The HS46 and HS48 offer instruction and data caches (of up to 64Kbyte of each) and support for full Level 1 (L1) cache coherency. The HS48 also incorporates up to 8Mbyte of Level 2 (L2) cache and a full-featured memory management unit to support symmetric multiprocessing Linux. The processors are configurable and can also run custom instructions defined through ARC Processor EXtension (APEX) technology interface.

The ARC HS45D and HS47D processors are based on the ARCv2DSP instruction set and are compatible with the ultra-low power ARC EMxD processors, simplifying code migration between the two processor families.

The HS4xD cores support 150 additional DSP instructions, useful for baseband, audio, voice, speech and other signal-processing tasks. The DSP performance is twice that of HS3x family cores, because the processor can do two 32bit loads and a multiply-accumulate instruction in the same cycle. RISC instruction performance is 25% greater than in the HS3 cores, at the cost of a 15% increase in area and power consumption.

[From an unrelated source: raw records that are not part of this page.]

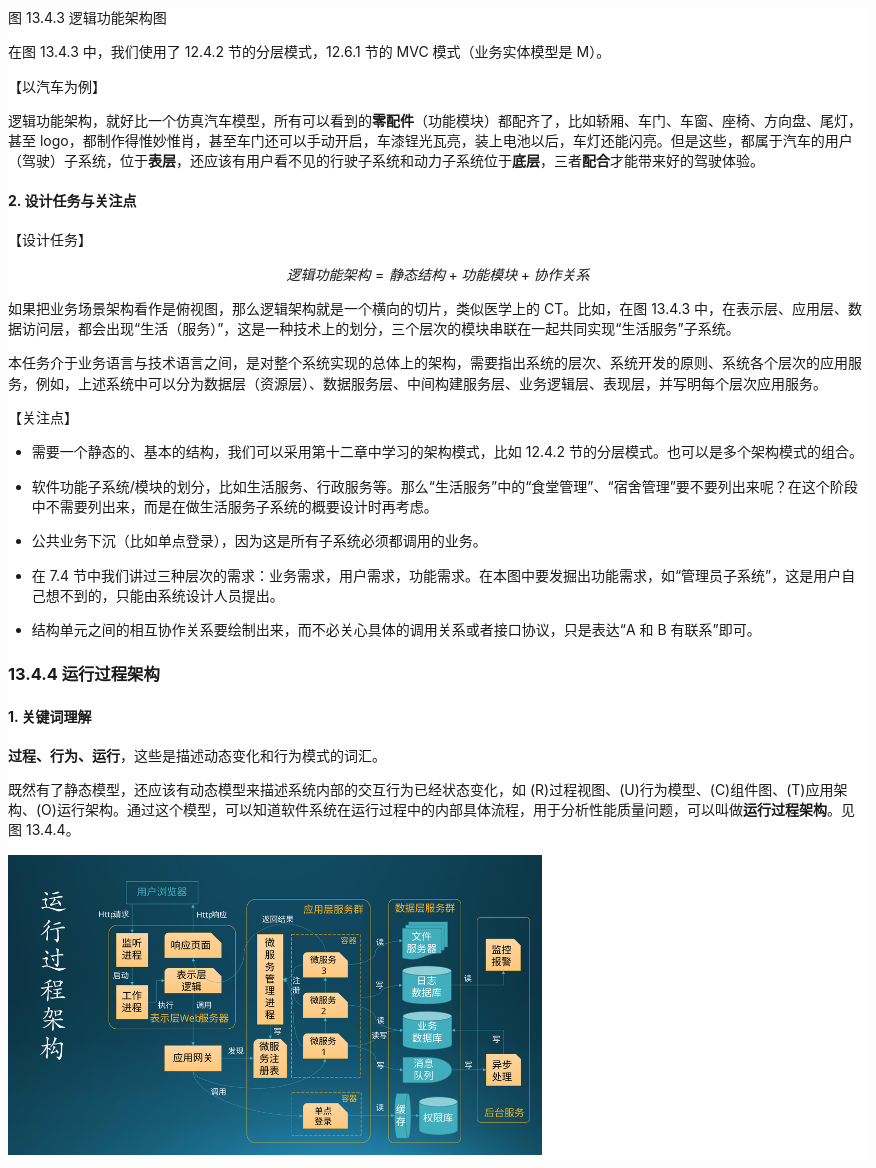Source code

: 图 13.4.3 逻辑功能架构图

在图 13.4.3 中，我们使用了 12.4.2 节的分层模式，12.6.1 节的 MVC 模式（业务实体模型是 M）。

【以汽车为例】

逻辑功能架构，就好比一个仿真汽车模型，所有可以看到的**零配件**（功能模块）都配齐了，比如轿厢、车门、车窗、座椅、方向盘、尾灯，甚至 logo，都制作得惟妙惟肖，甚至车门还可以手动开启，车漆锃光瓦亮，装上电池以后，车灯还能闪亮。但是这些，都属于汽车的用户（驾驶）子系统，位于**表层**，还应该有用户看不见的行驶子系统和动力子系统位于**底层**，三者**配合**才能带来好的驾驶体验。

#### 2. 设计任务与关注点

【设计任务】

$$
逻辑功能架构 = 静态结构 + 功能模块 + 协作关系 \tag{13.4.2}
$$

如果把业务场景架构看作是俯视图，那么逻辑架构就是一个横向的切片，类似医学上的 CT。比如，在图 13.4.3 中，在表示层、应用层、数据访问层，都会出现“生活（服务）”，这是一种技术上的划分，三个层次的模块串联在一起共同实现“生活服务”子系统。

本任务介于业务语言与技术语言之间，是对整个系统实现的总体上的架构，需要指出系统的层次、系统开发的原则、系统各个层次的应用服务，例如，上述系统中可以分为数据层（资源层）、数据服务层、中间构建服务层、业务逻辑层、表现层，并写明每个层次应用服务。

【关注点】

- 需要一个静态的、基本的结构，我们可以采用第十二章中学习的架构模式，比如 12.4.2 节的分层模式。也可以是多个架构模式的组合。

- 软件功能子系统/模块的划分，比如生活服务、行政服务等。那么“生活服务”中的“食堂管理”、“宿舍管理”要不要列出来呢？在这个阶段中不需要列出来，而是在做生活服务子系统的概要设计时再考虑。

- 公共业务下沉（比如单点登录），因为这是所有子系统必须都调用的业务。

- 在 7.4 节中我们讲过三种层次的需求：业务需求，用户需求，功能需求。在本图中要发掘出功能需求，如“管理员子系统”，这是用户自己想不到的，只能由系统设计人员提出。

- 结构单元之间的相互协作关系要绘制出来，而不必关心具体的调用关系或者接口协议，只是表达“A 和 B 有联系”即可。


### 13.4.4 运行过程架构

#### 1. 关键词理解

**过程、行为、运行**，这些是描述动态变化和行为模式的词汇。

既然有了静态模型，还应该有动态模型来描述系统内部的交互行为已经状态变化，如 (R)过程视图、(U)行为模型、(C)组件图、(T)应用架构、(O)运行架构。通过这个模型，可以知道软件系统在运行过程中的内部具体流程，用于分析性能质量问题，可以叫做**运行过程架构**。见图 13.4.4。

<img src="img/Slide18.SVG" height=300/>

The HS4xD cores can simultaneously manage control tasks such as communications stacks and file-system support, and signal-processing tasks such as audio decoding, post-processing and voice-based HMI processing. Various HS4xD-optimized audio/voice codecs and post- processing software are available from Synopsys and third-party partners.

Both the HS4x and HS4xD cores feature support for close coupled memory and direct-mapped peripherals to cut system latency with single-cycle access. They can also be configured with native support for AXI or AHB-Lite bus interfaces, with 32bit, 64bit, or 128bit bus widths.

The cores can also be specified with a hardware integer divider, instructions for 64bit multiply, multiply-accumulate, vector addition and vector subtraction, and a configurable IEEE 754-compliant floating point unit (single- or double-precision, or both).

The ARC HS4x and HS4xD cores can be configured with separately licensed trace capabilities. The RTT option is a full real-time trace and debug unit for the HS and EM families that supports instruction and data trace capabilities. The SmaRT trace option is a small real-time trace and debug unit with support for limited trace capabilities.

Despite the dual-issue pipeline, the software view of the processors remains the same as the previous generations of ARC cores making it very easy for programmers to use the new family.

The MetaWare Development Toolkit features optimized support for the HS4x family’s dual-issue capability. The MetaWare C/C++ compiler profiles the program code and reorders the instructions to maximize instruction execution and performance through the pipeline. This happens automatically without need for intervention from the programmer. To make DSP programming of the HS45D and HS47D easier an optimized library of DSP functions such as FFT and DCT, FIR and IIR filters, as well as vector and matrix math functions and an ITU-T base-ops library for developing voice codecs are available for use with the MetaWare Development Toolkit.

The cores will be available in June 2017.